→ DATA UNDER STUDY:

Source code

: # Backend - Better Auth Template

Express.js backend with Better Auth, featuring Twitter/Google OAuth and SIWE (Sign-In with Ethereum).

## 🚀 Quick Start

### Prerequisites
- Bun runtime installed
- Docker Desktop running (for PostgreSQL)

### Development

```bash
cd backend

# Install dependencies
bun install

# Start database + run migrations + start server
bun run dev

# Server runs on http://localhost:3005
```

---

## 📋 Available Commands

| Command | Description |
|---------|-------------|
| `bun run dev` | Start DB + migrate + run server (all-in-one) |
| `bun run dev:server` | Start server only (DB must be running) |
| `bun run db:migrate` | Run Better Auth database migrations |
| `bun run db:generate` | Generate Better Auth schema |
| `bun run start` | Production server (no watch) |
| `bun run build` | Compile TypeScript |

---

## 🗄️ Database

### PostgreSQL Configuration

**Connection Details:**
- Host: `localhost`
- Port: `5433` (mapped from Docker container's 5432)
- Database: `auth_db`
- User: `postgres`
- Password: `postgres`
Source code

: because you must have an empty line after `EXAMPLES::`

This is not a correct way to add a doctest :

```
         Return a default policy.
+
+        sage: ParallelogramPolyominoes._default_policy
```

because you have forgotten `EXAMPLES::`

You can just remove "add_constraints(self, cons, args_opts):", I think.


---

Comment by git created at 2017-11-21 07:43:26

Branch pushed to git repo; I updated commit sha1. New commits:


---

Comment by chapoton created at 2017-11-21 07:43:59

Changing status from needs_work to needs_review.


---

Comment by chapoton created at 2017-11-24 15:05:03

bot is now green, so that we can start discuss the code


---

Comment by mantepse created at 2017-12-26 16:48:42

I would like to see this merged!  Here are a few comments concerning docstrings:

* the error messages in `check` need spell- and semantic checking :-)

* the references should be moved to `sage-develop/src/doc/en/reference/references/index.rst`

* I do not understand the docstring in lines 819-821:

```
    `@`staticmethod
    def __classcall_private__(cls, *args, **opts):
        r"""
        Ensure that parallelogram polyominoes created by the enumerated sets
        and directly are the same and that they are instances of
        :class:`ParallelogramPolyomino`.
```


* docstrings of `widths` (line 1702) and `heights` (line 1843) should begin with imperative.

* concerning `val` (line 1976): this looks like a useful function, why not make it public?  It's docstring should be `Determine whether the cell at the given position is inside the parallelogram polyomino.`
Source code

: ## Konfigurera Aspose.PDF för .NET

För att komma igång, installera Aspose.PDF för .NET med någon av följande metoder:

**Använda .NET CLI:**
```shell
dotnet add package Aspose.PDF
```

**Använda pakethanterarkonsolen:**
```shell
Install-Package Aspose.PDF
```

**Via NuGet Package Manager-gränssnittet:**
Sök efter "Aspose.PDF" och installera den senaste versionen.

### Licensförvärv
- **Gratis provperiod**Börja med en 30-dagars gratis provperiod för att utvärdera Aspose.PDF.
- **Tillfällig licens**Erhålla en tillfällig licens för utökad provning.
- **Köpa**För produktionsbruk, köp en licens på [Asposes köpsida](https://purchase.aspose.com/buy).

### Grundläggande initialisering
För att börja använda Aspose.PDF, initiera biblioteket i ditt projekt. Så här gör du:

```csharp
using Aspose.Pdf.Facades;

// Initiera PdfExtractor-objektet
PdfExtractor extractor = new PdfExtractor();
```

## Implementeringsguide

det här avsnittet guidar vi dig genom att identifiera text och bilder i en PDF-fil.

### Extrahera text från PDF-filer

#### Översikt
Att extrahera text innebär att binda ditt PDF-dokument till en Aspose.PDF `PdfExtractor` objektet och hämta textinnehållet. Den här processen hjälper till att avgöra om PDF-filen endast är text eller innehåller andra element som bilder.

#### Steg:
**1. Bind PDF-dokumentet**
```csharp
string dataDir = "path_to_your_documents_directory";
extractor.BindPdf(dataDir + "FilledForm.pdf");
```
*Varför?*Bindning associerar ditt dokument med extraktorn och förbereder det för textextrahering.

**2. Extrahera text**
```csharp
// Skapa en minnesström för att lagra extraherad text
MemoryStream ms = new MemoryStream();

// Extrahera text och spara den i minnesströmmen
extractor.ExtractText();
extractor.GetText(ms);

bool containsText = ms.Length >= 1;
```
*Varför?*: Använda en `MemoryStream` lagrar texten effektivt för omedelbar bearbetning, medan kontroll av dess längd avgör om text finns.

→ EXERCISE AIM: Every line of the data above is to be copied out exactly.

→ SOLUTION TO THIS TASK:
Source code

: # Backend - Better Auth Template

Express.js backend with Better Auth, featuring Twitter/Google OAuth and SIWE (Sign-In with Ethereum).

## 🚀 Quick Start

### Prerequisites
- Bun runtime installed
- Docker Desktop running (for PostgreSQL)

### Development

```bash
cd backend

# Install dependencies
bun install

# Start database + run migrations + start server
bun run dev

# Server runs on http://localhost:3005
```

---

## 📋 Available Commands

| Command | Description |
|---------|-------------|
| `bun run dev` | Start DB + migrate + run server (all-in-one) |
| `bun run dev:server` | Start server only (DB must be running) |
| `bun run db:migrate` | Run Better Auth database migrations |
| `bun run db:generate` | Generate Better Auth schema |
| `bun run start` | Production server (no watch) |
| `bun run build` | Compile TypeScript |

---

## 🗄️ Database

### PostgreSQL Configuration

**Connection Details:**
- Host: `localhost`
- Port: `5433` (mapped from Docker container's 5432)
- Database: `auth_db`
- User: `postgres`
- Password: `postgres`
Source code

: because you must have an empty line after `EXAMPLES::`

This is not a correct way to add a doctest :

```
         Return a default policy.
+
+        sage: ParallelogramPolyominoes._default_policy
```

because you have forgotten `EXAMPLES::`

You can just remove "add_constraints(self, cons, args_opts):", I think.


---

Comment by git created at 2017-11-21 07:43:26

Branch pushed to git repo; I updated commit sha1. New commits:


---

Comment by chapoton created at 2017-11-21 07:43:59

Changing status from needs_work to needs_review.


---

Comment by chapoton created at 2017-11-24 15:05:03

bot is now green, so that we can start discuss the code


---

Comment by mantepse created at 2017-12-26 16:48:42

I would like to see this merged!  Here are a few comments concerning docstrings:

* the error messages in `check` need spell- and semantic checking :-)

* the references should be moved to `sage-develop/src/doc/en/reference/references/index.rst`

* I do not understand the docstring in lines 819-821:

```
    `@`staticmethod
    def __classcall_private__(cls, *args, **opts):
        r"""
        Ensure that parallelogram polyominoes created by the enumerated sets
        and directly are the same and that they are instances of
        :class:`ParallelogramPolyomino`.
```


* docstrings of `widths` (line 1702) and `heights` (line 1843) should begin with imperative.

* concerning `val` (line 1976): this looks like a useful function, why not make it public?  It's docstring should be `Determine whether the cell at the given position is inside the parallelogram polyomino.`
Source code

: ## Konfigurera Aspose.PDF för .NET

För att komma igång, installera Aspose.PDF för .NET med någon av följande metoder:

**Använda .NET CLI:**
```shell
dotnet add package Aspose.PDF
```

**Använda pakethanterarkonsolen:**
```shell
Install-Package Aspose.PDF
```

**Via NuGet Package Manager-gränssnittet:**
Sök efter "Aspose.PDF" och installera den senaste versionen.

### Licensförvärv
- **Gratis provperiod**Börja med en 30-dagars gratis provperiod för att utvärdera Aspose.PDF.
- **Tillfällig licens**Erhålla en tillfällig licens för utökad provning.
- **Köpa**För produktionsbruk, köp en licens på [Asposes köpsida](https://purchase.aspose.com/buy).

### Grundläggande initialisering
För att börja använda Aspose.PDF, initiera biblioteket i ditt projekt. Så här gör du:

```csharp
using Aspose.Pdf.Facades;

// Initiera PdfExtractor-objektet
PdfExtractor extractor = new PdfExtractor();
```

## Implementeringsguide

det här avsnittet guidar vi dig genom att identifiera text och bilder i en PDF-fil.

### Extrahera text från PDF-filer

#### Översikt
Att extrahera text innebär att binda ditt PDF-dokument till en Aspose.PDF `PdfExtractor` objektet och hämta textinnehållet. Den här processen hjälper till att avgöra om PDF-filen endast är text eller innehåller andra element som bilder.

#### Steg:
**1. Bind PDF-dokumentet**
```csharp
string dataDir = "path_to_your_documents_directory";
extractor.BindPdf(dataDir + "FilledForm.pdf");
```
*Varför?*Bindning associerar ditt dokument med extraktorn och förbereder det för textextrahering.

**2. Extrahera text**
```csharp
// Skapa en minnesström för att lagra extraherad text
MemoryStream ms = new MemoryStream();

// Extrahera text och spara den i minnesströmmen
extractor.ExtractText();
extractor.GetText(ms);

bool containsText = ms.Length >= 1;
```
*Varför?*: Använda en `MemoryStream` lagrar texten effektivt för omedelbar bearbetning, medan kontroll av dess längd avgör om text finns.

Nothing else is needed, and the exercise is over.